**What you need to do:** Every entry below should be returned exactly as it appears, with pictures left out.

**Excerpts from a dataset:**
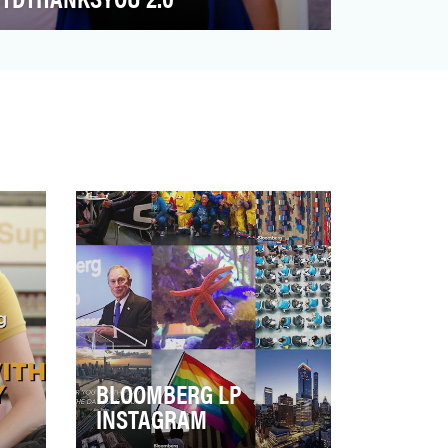
Banks are typically perceived as self-
serving, impersonal institutions, ranking
among the lowest in…
BLOOMBERG LP
INSTAGRAM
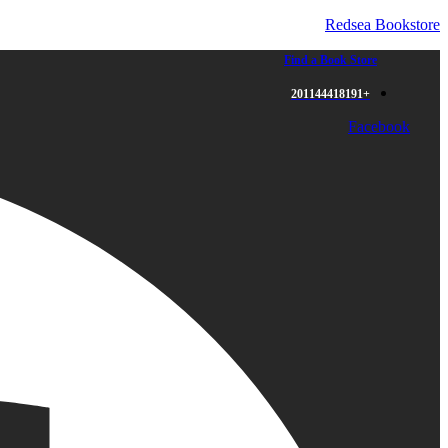
Redsea Bookstore
Find a Book Store
+201144418191
Facebook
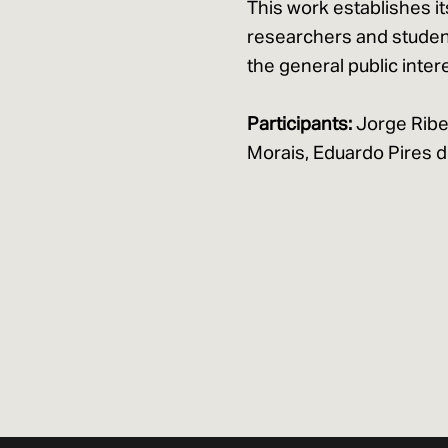
This work establishes it
researchers and student
the general public intere
Participants:
Jorge Ribe
Morais, Eduardo Pires de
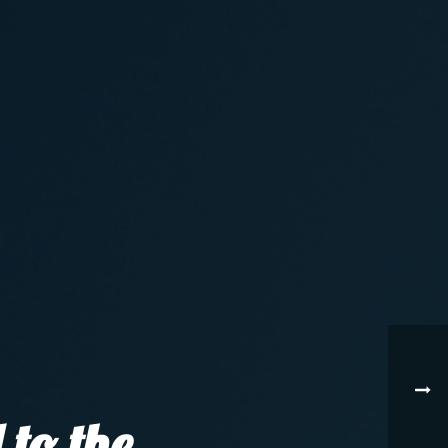
 to the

**Result of this task:**
Banks are typically perceived as self-
serving, impersonal institutions, ranking
among the lowest in…
BLOOMBERG LP
INSTAGRAM
Redsea Bookstore
Find a Book Store
+201144418191
Facebook
This work establishes it
researchers and student
the general public intere
Participants:
Jorge Ribe
Morais, Eduardo Pires de
 to the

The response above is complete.